=== Direction ===
Extend the reflection below on Lent and an unexpected illness, writing on from its last sentence.

=== Passage ===
_ _ _ _
This Good Friday, we gather to remember that what seemed like failure & disaster to the world one day, suddenly became the most glorious story ever told a few days later. And although my story is much less painful in comparison, I love remembering that even here, the newness of life will spring forth in ways I never imagined.

The pain may be the very thing that keeps us focused on the goodness of God.

The Beautiful & the Real

“Let this Lent dismantle everything that isn’t about eternal things.”

This week I read these words, and my spirit echoed yes. These are the words I am grasping for in an unexpected and difficult season of life.

Ever since we made the decision to postpone our trip to Europe, my prayer has been for this season to make me a more beautiful person. It sounds a bit strange to say it out loud, but I have always been strongly motivated by beauty. And that’s exactly what I found last time we were in Amsterdam–a beautiful city, beautiful people, and a beautiful glimpse into God’s redemption amidst brokenness. So as I imagined what I would miss most about cancelling our trip, I thought of the relationships with students & opportunities to serve. But I also thought, I’ll miss getting to see all the beauty. 

This week I really needed the reminder of words like these:

The most fulfilling lives seek out the meaningful — more than the beautiful. Meaningful over beautiful. 

The most fulfilling lives actually see the meaningfulas the most beautiful.

Any craving for the beautiful — is really a craving for Jesus.

Recently I finished reading The Lucky Few, a story of one family who chose to say “yes” to hard things, things most of us would struggle to accept and would hardly ever choose. In the book, the author talks about what they would have missed out on, had they been looking only for lives that were easy, comfortable, or beautiful. I was struck again by how quickly we see difficulty as misfortune, a barrier to our best life instead of a mysterious new gateway into it.

This Lent, this season of dismantling and giving up and letting go, is a picture of the Death that must precede the Resurrection, the most beautiful reality of all. And I pray that it will teach me what it means to embrace each day with arms wide open, welcoming the beauty in unexpected places. May it teach me to look for the meaning and find beauty there.

Not my will.

I always have high hopes at the beginning of each year. I make lists and plans and envision a year of adventure, meaning, and quite a bit of activity. I suppose I’ve always been tempted to worship the idol of amazing experiences, whether it’s a Saturday afternoon picnic, a gorgeous waterfall hike, or a trip to somewhere new. My husband and I are always keeping a running list of new cafes or bakeries we want to try, day trips we want to take, projects we want to accomplish. It’s the same way when it comes to serving God and doing good–my desires for doing justice & being part of grand stories can feel unquenchable. I struggle the most with the small, faithful, insignificant acts of doing good.

And this January didn’t start out any different. We made lists and booked summer campsites and started dreaming of adventure. We talked about snowshoeing and beach trips and Sunday hikes. And then, in mid-January, I got sick. After a few weeks I went to the doctor. And so started a chain of events in which the last few months have been a blur of up & down days, sometimes feeling well and sometimes not, and taking each day as it comes.
_ _ _ _
=== Extracted records ===

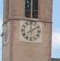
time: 12:09
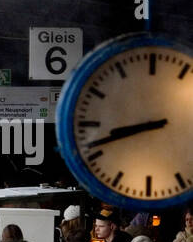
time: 8:42
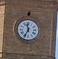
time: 11:34
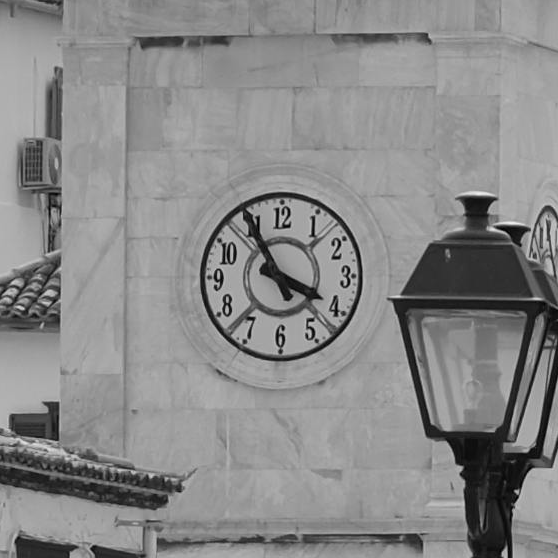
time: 3:55
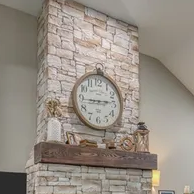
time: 2:44
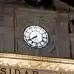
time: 7:40
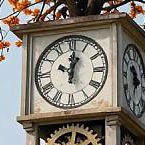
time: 10:01
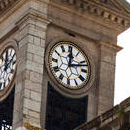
_ _ _ _
=== Exercise result ===
More than anything, this has been a huge exercise in humility. I’ve learned what it feels like to cancel plans with the same friend many weeks in a row, and wonder if she’ll still want to hang out with me after this. I’ve learned how hard it can be to admit when you’re still struggling and wonder if people are starting to view you as a tad bit overdramatic. I’ve learned how hard it can be to ask for help for stupid stuff like keeping up with your laundry. I’ve also learned how completely I’ve taken so many lovely people for granted, including my family who has shown up at appointments, made us dinner, and done that stupid laundry.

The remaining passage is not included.